七十二候では寒蝉を「ひぐらし」と読ませていますが、本来の寒蝉(かんせん)は法師蝉(ほうしぜみ)、もしくは立秋後に鳴くセミを総称する秋の季語です。
晩夏から鳴き出す法師蝉の別名はツクツクボウシ。「オーシーツクツク、ツーーー」と長く引く声は、終わりゆく夏の安堵と哀愁を感じさせます。夕方にはコオロギが鳴き始める日本の初秋は、昼も夜も虫の音に包まれ、とてもにぎやかです。
蜩(ひぐらし)の別名はカナカナ。6月末頃から9月まで鳴いていますが、薄暗い場所を好み、早朝と日暮れの涼しい時間にだけ鳴きます。ましてや立秋をすぎると、より一層、もの悲しく、涼しげに感じます。
暗い林では昼間でも大勢で鳴いていますので、「カナカナカナ」の大合唱はまさに音を浴びるような「蝉時雨」です。
セミの鳴き声は種によってそれぞれ異なり、季節と共に変化していきます。初夏に鳴くエゾハルゼミ。午前中に「シャワシャワシャワ」と鳴くクマゼミ。午後の暑い盛りを好んで鳴くアブラゼミやミンミンゼミ。そしていよいよツクツクボウシが鳴き始めると、夏も終わりに近づいています。

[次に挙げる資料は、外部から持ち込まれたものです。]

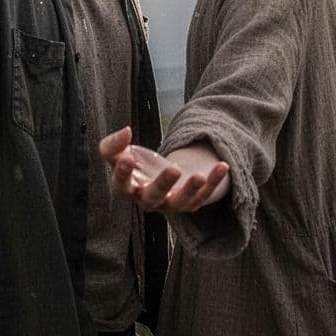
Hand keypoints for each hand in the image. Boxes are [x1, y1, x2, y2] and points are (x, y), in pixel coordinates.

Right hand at [98, 127, 229, 215]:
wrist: (160, 175)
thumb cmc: (137, 164)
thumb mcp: (120, 152)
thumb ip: (113, 144)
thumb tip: (126, 131)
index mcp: (129, 189)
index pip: (121, 186)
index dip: (122, 174)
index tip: (127, 158)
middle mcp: (149, 200)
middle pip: (153, 198)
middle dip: (163, 185)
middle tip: (173, 168)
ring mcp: (171, 204)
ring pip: (180, 203)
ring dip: (190, 190)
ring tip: (199, 175)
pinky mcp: (191, 202)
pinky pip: (204, 196)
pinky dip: (214, 182)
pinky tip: (222, 166)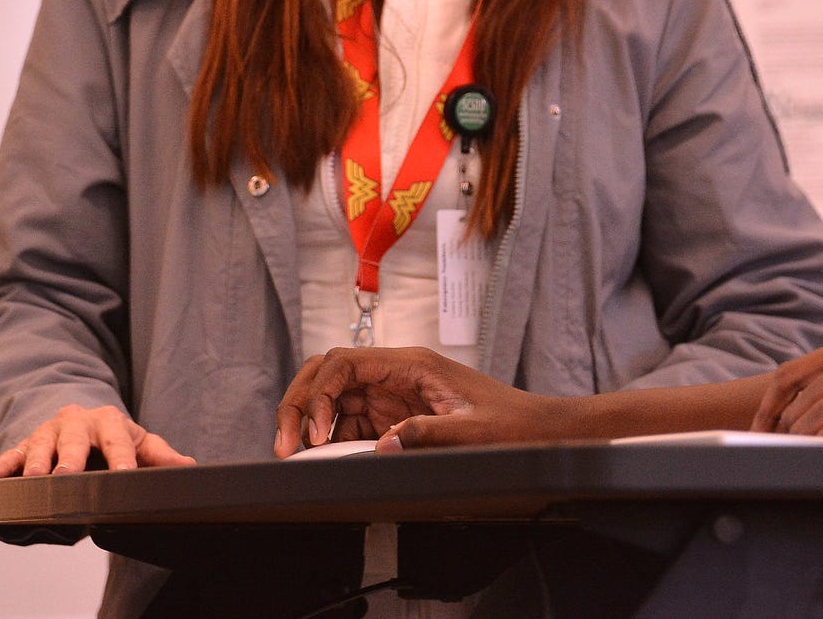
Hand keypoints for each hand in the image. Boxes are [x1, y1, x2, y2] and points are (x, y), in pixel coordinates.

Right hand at [0, 404, 195, 477]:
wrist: (81, 420)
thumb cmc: (114, 438)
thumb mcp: (139, 443)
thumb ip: (161, 457)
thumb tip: (191, 469)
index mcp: (109, 422)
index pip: (118, 442)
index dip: (121, 459)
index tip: (124, 476)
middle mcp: (77, 423)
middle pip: (74, 440)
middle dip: (71, 458)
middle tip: (67, 475)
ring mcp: (50, 432)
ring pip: (41, 446)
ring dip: (34, 463)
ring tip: (30, 480)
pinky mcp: (27, 444)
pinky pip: (13, 453)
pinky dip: (3, 464)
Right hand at [274, 346, 554, 456]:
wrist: (537, 431)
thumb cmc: (512, 425)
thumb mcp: (472, 431)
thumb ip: (428, 434)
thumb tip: (383, 444)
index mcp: (411, 365)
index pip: (345, 363)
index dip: (320, 395)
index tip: (316, 434)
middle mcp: (396, 374)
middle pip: (328, 374)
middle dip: (300, 403)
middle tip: (285, 444)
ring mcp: (394, 395)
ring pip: (334, 398)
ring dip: (311, 423)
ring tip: (295, 455)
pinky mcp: (397, 417)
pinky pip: (351, 422)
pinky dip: (331, 439)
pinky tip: (323, 459)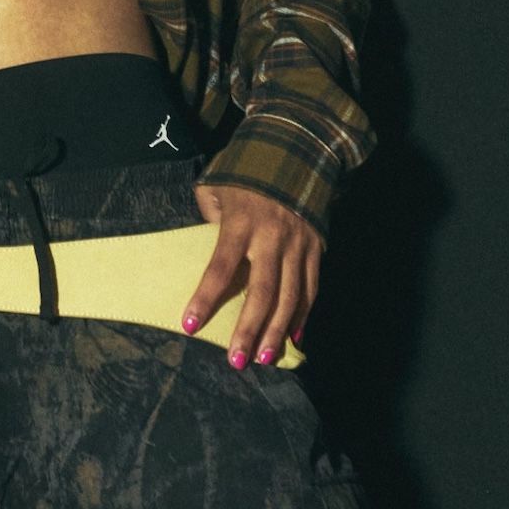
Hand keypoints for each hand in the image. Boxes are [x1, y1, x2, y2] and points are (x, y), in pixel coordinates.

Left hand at [183, 182, 321, 371]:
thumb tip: (203, 246)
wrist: (298, 146)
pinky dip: (304, 315)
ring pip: (291, 295)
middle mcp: (273, 235)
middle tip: (236, 362)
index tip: (190, 325)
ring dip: (278, 331)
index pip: (221, 266)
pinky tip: (294, 339)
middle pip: (262, 291)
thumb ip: (209, 216)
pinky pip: (312, 287)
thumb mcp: (217, 184)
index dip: (206, 297)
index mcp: (242, 220)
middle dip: (249, 329)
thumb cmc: (247, 169)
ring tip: (264, 359)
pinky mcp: (317, 247)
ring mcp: (299, 243)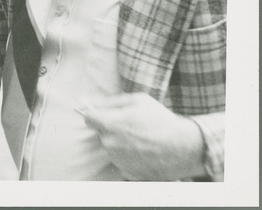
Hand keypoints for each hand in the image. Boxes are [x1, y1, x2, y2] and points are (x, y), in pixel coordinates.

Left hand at [77, 93, 205, 179]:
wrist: (184, 147)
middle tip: (131, 126)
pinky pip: (121, 160)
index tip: (102, 113)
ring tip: (141, 139)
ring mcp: (118, 159)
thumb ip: (110, 101)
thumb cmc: (161, 120)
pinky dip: (128, 156)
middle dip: (110, 128)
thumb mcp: (137, 100)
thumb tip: (88, 101)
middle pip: (101, 132)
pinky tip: (143, 150)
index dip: (94, 113)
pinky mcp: (127, 171)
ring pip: (111, 147)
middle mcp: (110, 143)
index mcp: (109, 124)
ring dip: (119, 142)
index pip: (88, 117)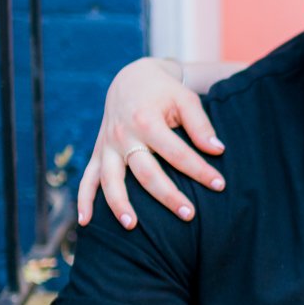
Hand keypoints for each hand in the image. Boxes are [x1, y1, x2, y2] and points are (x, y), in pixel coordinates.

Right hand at [77, 58, 224, 229]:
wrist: (131, 78)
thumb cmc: (165, 91)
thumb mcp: (186, 99)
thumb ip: (201, 125)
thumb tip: (218, 150)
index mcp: (146, 120)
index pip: (177, 153)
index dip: (200, 170)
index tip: (220, 185)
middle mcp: (123, 135)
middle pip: (145, 172)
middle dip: (167, 196)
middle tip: (189, 215)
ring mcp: (107, 145)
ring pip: (110, 179)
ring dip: (119, 204)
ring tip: (133, 226)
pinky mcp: (98, 152)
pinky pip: (87, 178)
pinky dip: (84, 200)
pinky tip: (85, 223)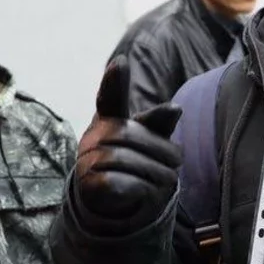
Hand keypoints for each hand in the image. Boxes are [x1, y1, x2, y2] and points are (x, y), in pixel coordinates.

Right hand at [74, 58, 182, 233]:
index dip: (114, 81)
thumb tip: (176, 108)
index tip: (121, 63)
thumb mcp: (151, 140)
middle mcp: (93, 136)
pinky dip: (139, 188)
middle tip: (177, 161)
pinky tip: (148, 189)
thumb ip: (159, 124)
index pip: (109, 97)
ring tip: (169, 178)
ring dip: (155, 171)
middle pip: (129, 136)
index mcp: (109, 119)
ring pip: (125, 161)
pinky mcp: (87, 184)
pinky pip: (118, 183)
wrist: (114, 200)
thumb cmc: (135, 161)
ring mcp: (86, 160)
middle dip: (160, 150)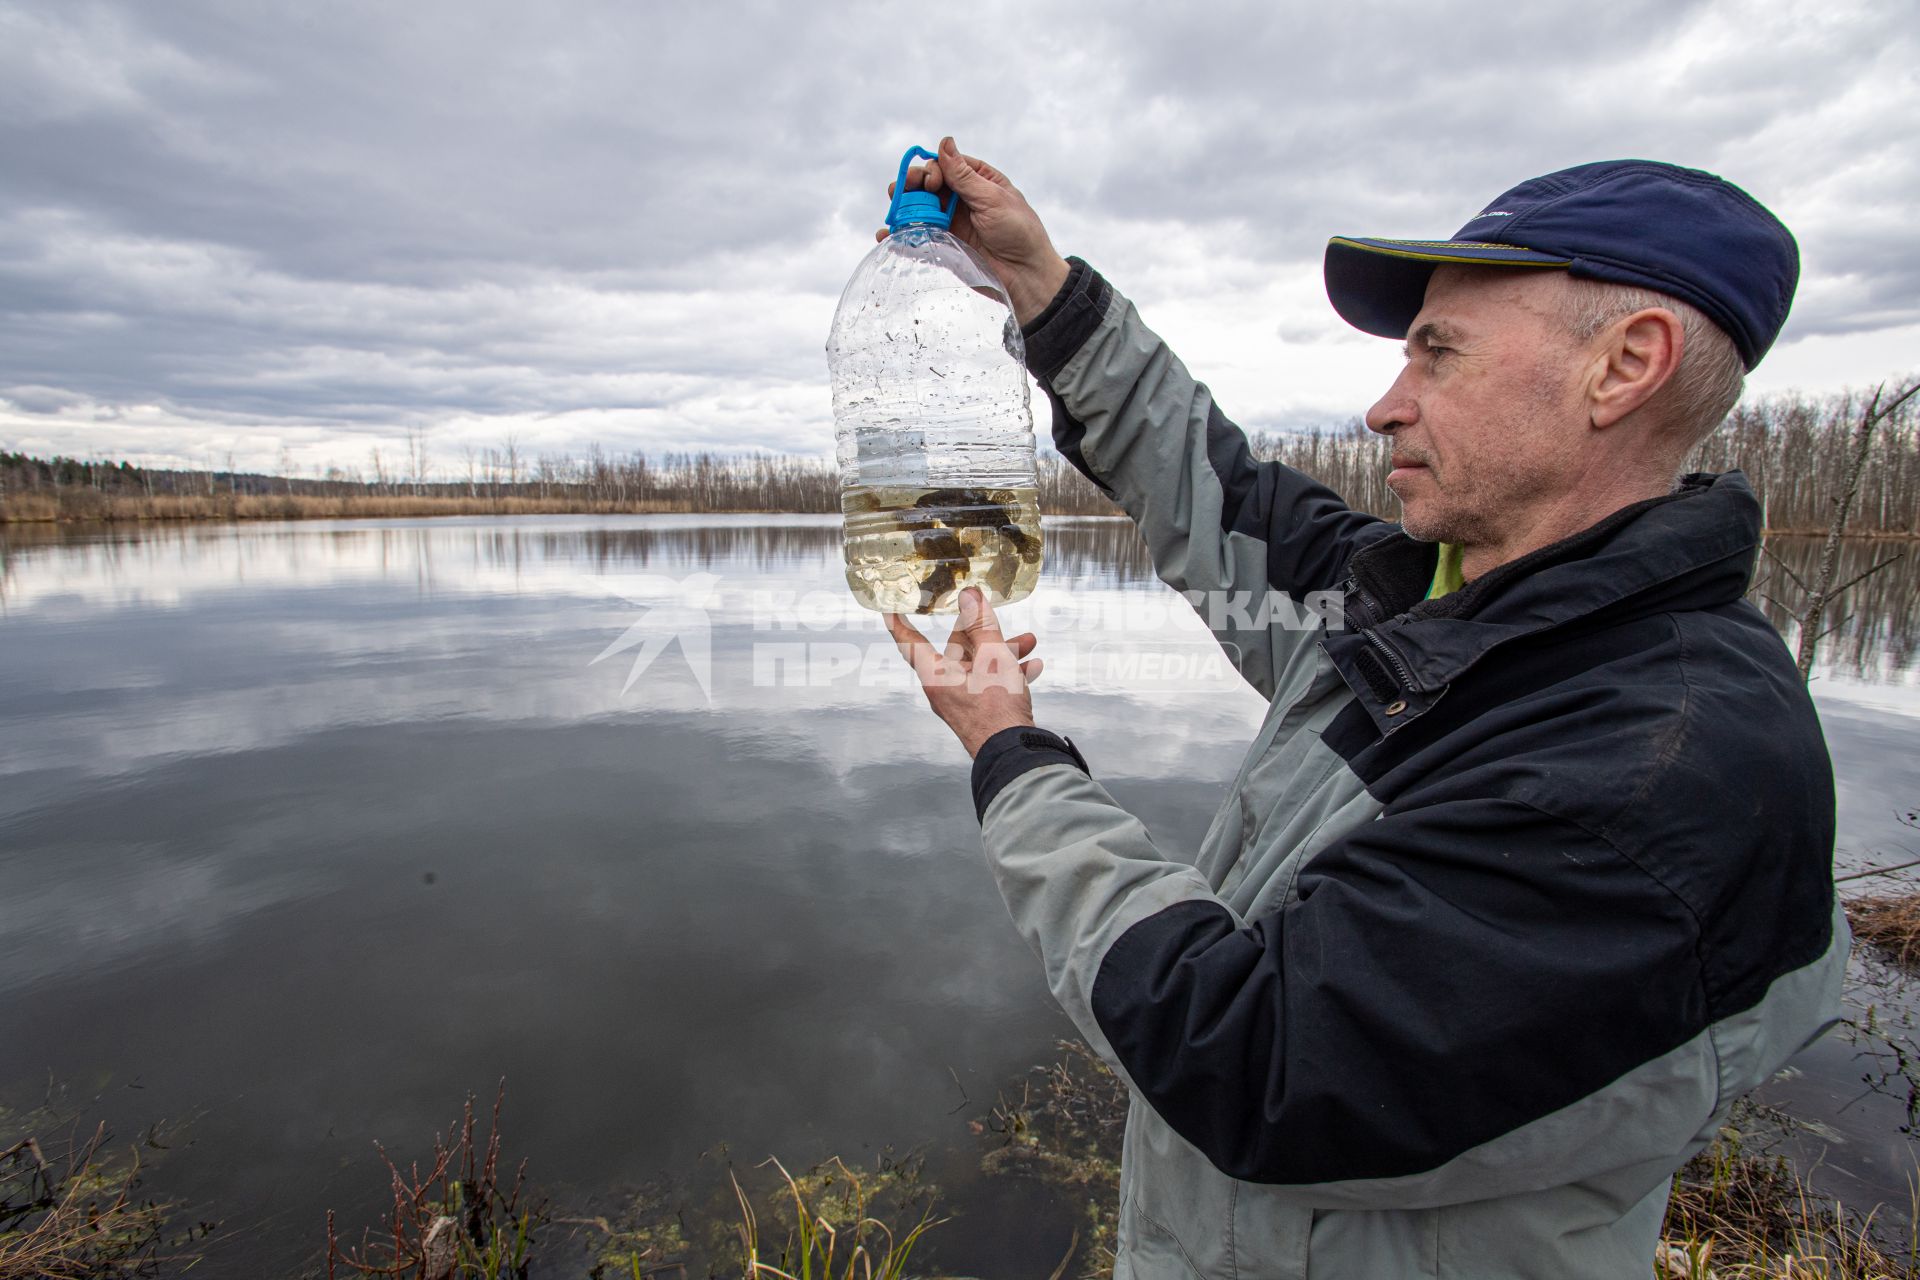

蝉(せみ)は夏の季語ですが、法師蝉(ほうしぜみ)や蜩(ひぐらし)は秋の季語で、秋蝉(あきぜみ)とも呼ばれます。本来の「寒蝉」は法師蝉をさしていたと思われますが、日本人の感性として涼しげで切なく感じる蜩も、いつしか秋の季語となり、日本の七十二候ではヒグラシのルビが添えられています。